COPL is an international oil and gas exploration, development and production company actively pursuing opportunities in the United States with operations in Converse County Wyoming, and in sub-Saharan Africa through its ShoreCan joint venture company in Nigeria, and independently in other countries.


For further information, please contact:


Mr. Arthur Millholland, President & CEO

Mr. Ryan Gaffney, CFO

Canadian Overseas Petroleum Limited

Tel: + 1 (403) 262 5441


Cathy Hume

CHF Investor Relations

Tel: +1 (416) 868 1079 ext. 251



Charles Goodwin

Yellow Jersey PR Limited

Tel: +44 (0) 77 4778 8221



Peter Krens

Equity Capital Markets, Tennyson Securities

Tel: +44 (0) 20 7186 9033




The Common Shares are listed under the symbol "XOP" on the CSE and under the symbol "COPL" on the London Stock Exchange.

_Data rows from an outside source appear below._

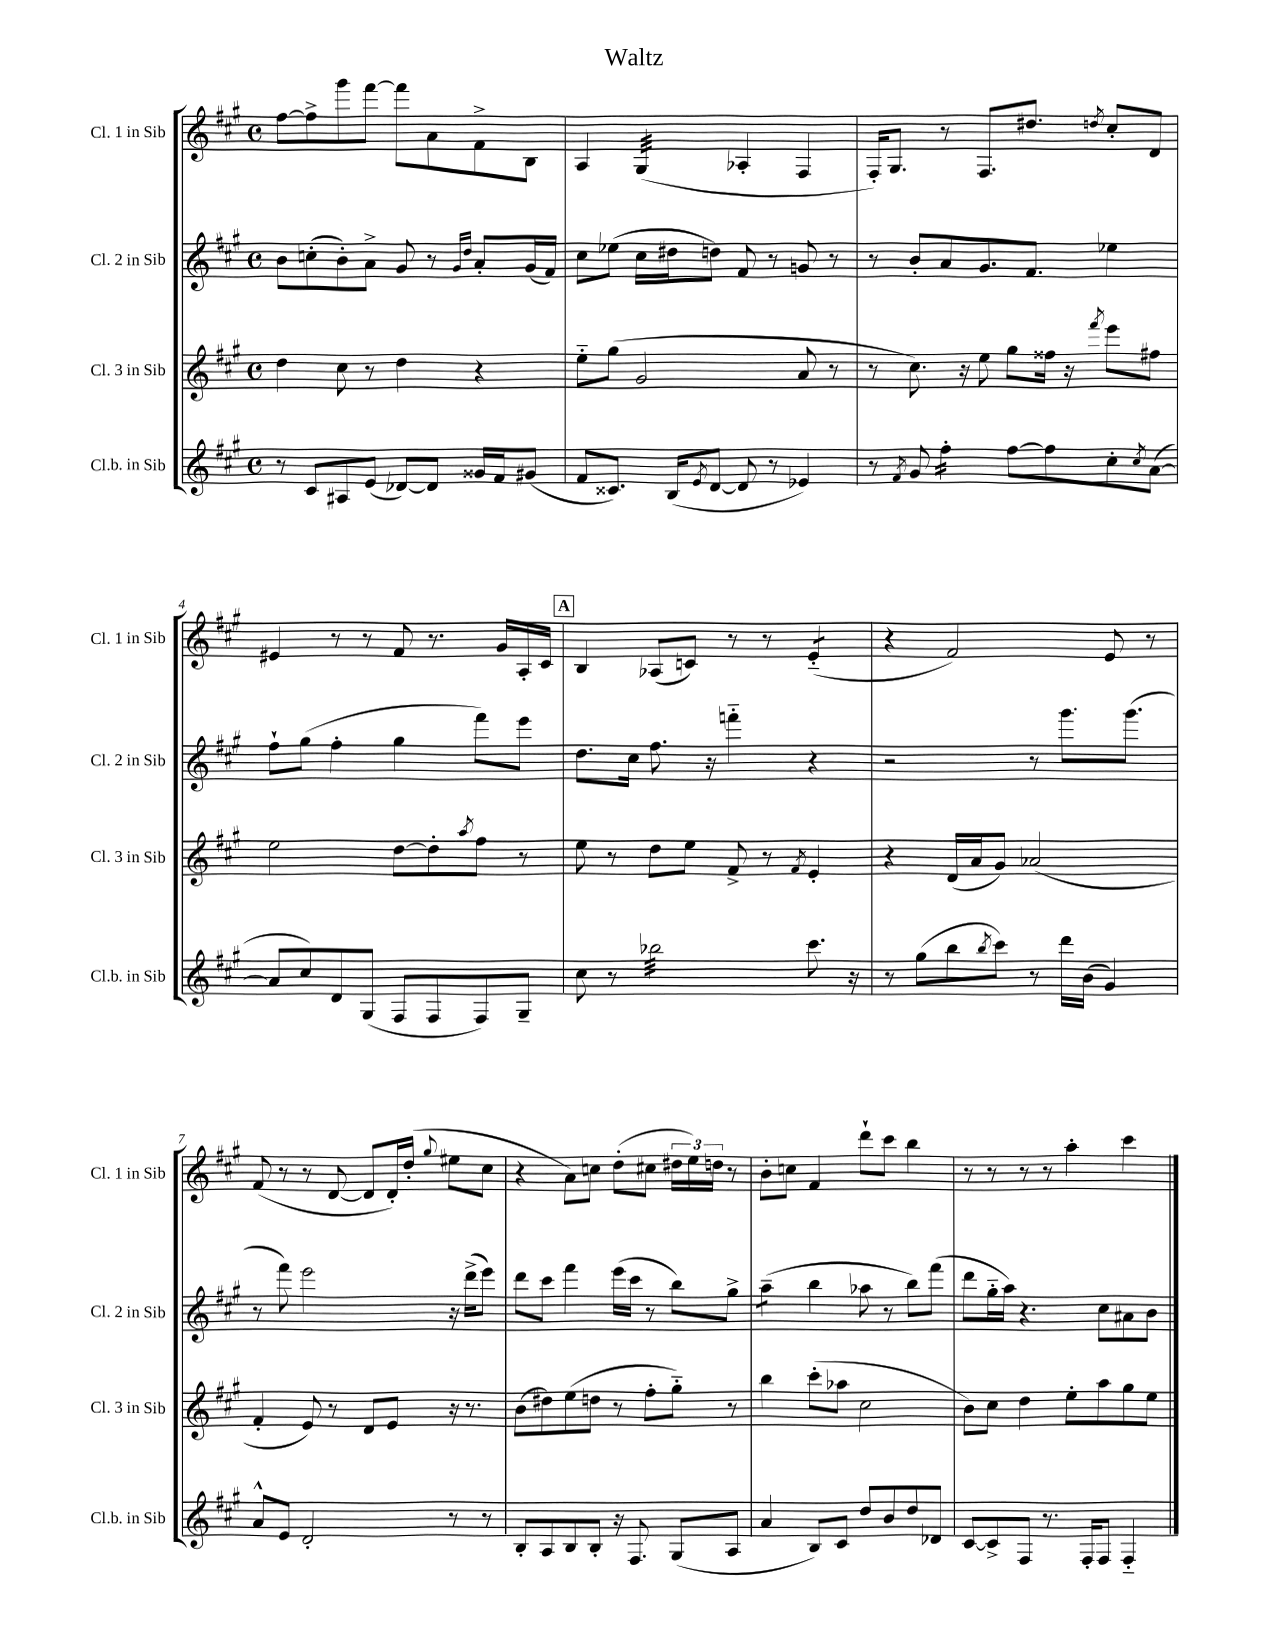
\header { title = "Waltz" }
<<
\new StaffGroup <<
\new Staff = "s0" \with { instrumentName = "Cl. 1 in Sib" shortInstrumentName = "Cl. 1 in Sib" } {
    \clef treble \key a \major \defaultTimeSignature \time 4/4
    fis''8~ fis''8-> gis'''8 fis'''8~ fis'''8 a'8 fis'8-> b8 |
    a4 gis4:32( aes4-. fis4 |
    fis16-.) gis8. r8 fis8. dis''8. \acciaccatura { d''8 } cis''8-. d'8 |
    eis'4 r8 r8 fis'8 r8. gis'16 a16-. cis'16 |
    \mark \markup { \box "A" } b4 aes8( c'8) r8 r8 e'4:8-_( |
    r4 fis'2) e'8 r8 |
    fis'8( r8 r8 d'8~ d'8 d'16-.) d''16-.( \appoggiatura { gis''8 } eis''8 cis''8 |
    r4 a'8) c''8 d''8-.( cis''8 \tuplet 3/2 { dis''16 e''16) d''16 } r8 |
    b'8-. c''8 fis'4 d'''8-! cis'''8 b''4 |
    r8 r8 r8 r8 a''4-. cis'''4 \bar "|." |
}
\new Staff = "s1" \with { instrumentName = "Cl. 2 in Sib" shortInstrumentName = "Cl. 2 in Sib" } {
    \clef treble \key a \major \defaultTimeSignature \time 4/4
    b'8 c''8-.( b'8-.) a'8-> gis'8 r8 \grace { gis'16 d''16 } a'8-. gis'16( fis'16) |
    cis''8 ees''8( cis''16 dis''16 d''8) fis'8 r8 g'8 r8 |
    r8 b'8-. a'8 gis'8. fis'8. ees''4 |
    fis''8-! gis''8( fis''4-. gis''4 fis'''8) e'''8 |
    \mark \markup { \box "A" } d''8. cis''16 fis''8. r16 f'''4-_ r4 |
    r2 r8 gis'''8. gis'''8.( |
    r8 fis'''8) e'''2 r16 d'''16->( e'''8) |
    d'''8 cis'''8 fis'''4 e'''16( cis'''16 r8 b''8) gis''8-> |
    a''4:8--( b''4 aes''8 r8 b''8) fis'''8( |
    d'''8 gis''16-_ a''16) r4. cis''8 ais'8 b'8 \bar "|." |
}
\new Staff = "s2" \with { instrumentName = "Cl. 3 in Sib" shortInstrumentName = "Cl. 3 in Sib" } {
    \clef treble \key a \major \defaultTimeSignature \time 4/4
    d''4 cis''8 r8 d''4 r4 |
    e''8-_ gis''8( gis'2 a'8 r8 |
    r8 cis''8.) r16 e''8 gis''8 fisis''16 r16 \acciaccatura { fis'''8 } e'''8 fis''8 |
    e''2 d''8~ d''8-. \acciaccatura { a''8 } fis''8 r8 |
    \mark \markup { \box "A" } e''8 r8 d''8 e''8 fis'8-> r8 \acciaccatura { fis'8 } e'4-. |
    r4 d'16( a'16 gis'8) aes'2( |
    fis'4-. e'8) r8 d'8 e'8 r16 r8. |
    b'8( dis''8) e''8( d''8 r8 fis''8-. gis''8-_) r8 |
    b''4 cis'''8-.( aes''8 cis''2 |
    b'8) cis''8 d''4 e''8-. a''8 gis''8 e''8 \bar "|." |
}
\new Staff = "s3" \with { instrumentName = "Cl.b. in Sib" shortInstrumentName = "Cl.b. in Sib" } {
    \clef treble \key a \major \defaultTimeSignature \time 4/4
    r8 cis'8 ais8 e'8( des'8~) des'8 gisis'16 fis'16 gis'8( |
    fis'8 cisis'8.) b16( \acciaccatura { e'8 } d'8~ d'8 r8 ees'4) |
    r8 \acciaccatura { fis'8 } gis'8 fis''4:16-. fis''8~ fis''8 cis''8-. \acciaccatura { cis''8 } a'8~( |
    a'8 cis''8) d'8 gis8( fis8 fis8 fis8) gis8-- |
    \mark \markup { \box "A" } cis''8 r8 bes''2:32 cis'''8. r16 |
    r8 gis''8( b''8 \acciaccatura { b''8 } cis'''8) r8 d'''16 b'16( gis'4) |
    a'8-^ e'8 d'2-. r8 r8 |
    b8-. a8 b8 b8-. r16 fis8. gis8( a8 |
    a'4 b8) cis'8 d''8 b'8 d''8 des'8 |
    cis'8~ cis'8-> fis8 r8. fis16-. fis8 fis4-_ \bar "|." |
}
>>
>>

This news release contains forward-looking statements. The use of any of the words "initial, "scheduled", "can", "will", "prior to", "estimate", "anticipate", "believe", "should", "forecast", "future", "continue", "may", "expect", and similar expressions are intended to identify forward-looking statements. Forward-looking information in this press release includes, without limitation, statements relating to the timing, terms and completion of the Consolidation, including the ratio of pre-Consolidation Common Shares to post-Consolidation Common Shares that will be effected, non-issuance of fractional shares, contents and delivery of the letter of transmittal following completion of the Consolidation, and the CUSIP and ISIN of Common Shares following the completion of the Consolidation; and timing for the commencement of trading on the CSE following the completion of the Consolidation. Although the Company believes that the expectations and assumptions on which the forward-looking statements are based are reasonable, undue reliance should not be placed on the forward-looking statements since the Company can give no assurance that they will prove to be correct since forward-looking statements address future events and conditions, by their very nature they involve inherent risks and uncertainties most of which are beyond the control of Canadian Overseas Petroleum Ltd.  Forward-looking statements contained in this news release are made as of the date hereof and Canadian Overseas Petroleum undertakes no obligation to update publicly or revise any forward-looking statements or information, whether as a result of new information, future events or otherwise, unless so required by applicable securities laws.